Before-and-after page screenshots
++++++

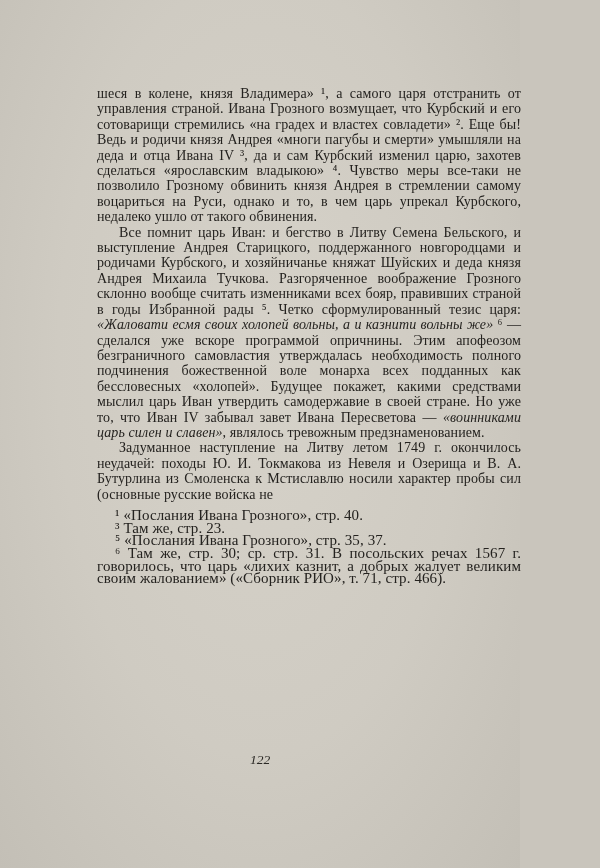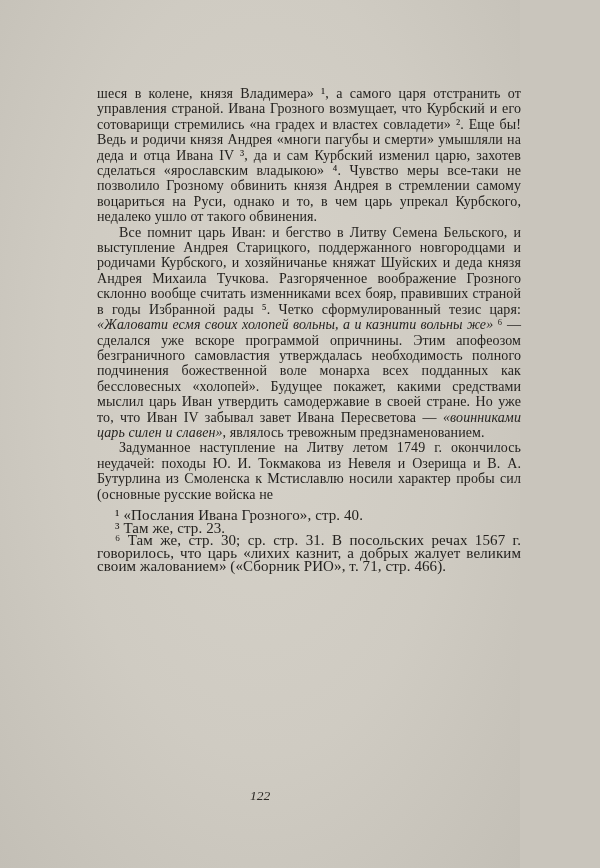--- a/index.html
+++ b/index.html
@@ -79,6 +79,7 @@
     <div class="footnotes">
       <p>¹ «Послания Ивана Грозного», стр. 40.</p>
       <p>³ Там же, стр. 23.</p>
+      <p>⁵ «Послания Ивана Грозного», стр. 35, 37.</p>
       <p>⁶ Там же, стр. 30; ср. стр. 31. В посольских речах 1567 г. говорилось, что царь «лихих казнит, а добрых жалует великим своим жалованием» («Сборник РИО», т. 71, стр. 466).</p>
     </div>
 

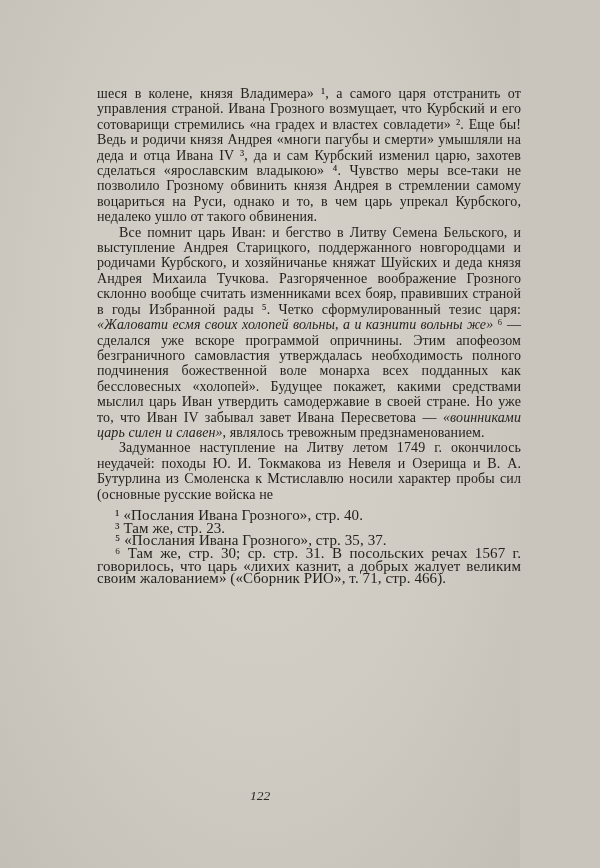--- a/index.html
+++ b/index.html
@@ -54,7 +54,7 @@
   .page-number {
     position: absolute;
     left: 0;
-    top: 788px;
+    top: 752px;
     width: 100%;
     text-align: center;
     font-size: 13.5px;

++++++

PROBLEM REQUIREMENTS
Give the data again exactly as it stands, apart from the pictures.

RESULT OF THE TASK
--- a/index.html
+++ b/index.html
@@ -79,6 +79,7 @@
     <div class="footnotes">
       <p>¹ «Послания Ивана Грозного», стр. 40.</p>
       <p>³ Там же, стр. 23.</p>
+      <p>⁵ «Послания Ивана Грозного», стр. 35, 37.</p>
       <p>⁶ Там же, стр. 30; ср. стр. 31. В посольских речах 1567 г. говорилось, что царь «лихих казнит, а добрых жалует великим своим жалованием» («Сборник РИО», т. 71, стр. 466).</p>
     </div>
 

--- a/index.html
+++ b/index.html
@@ -54,7 +54,7 @@
   .page-number {
     position: absolute;
     left: 0;
-    top: 788px;
+    top: 752px;
     width: 100%;
     text-align: center;
     font-size: 13.5px;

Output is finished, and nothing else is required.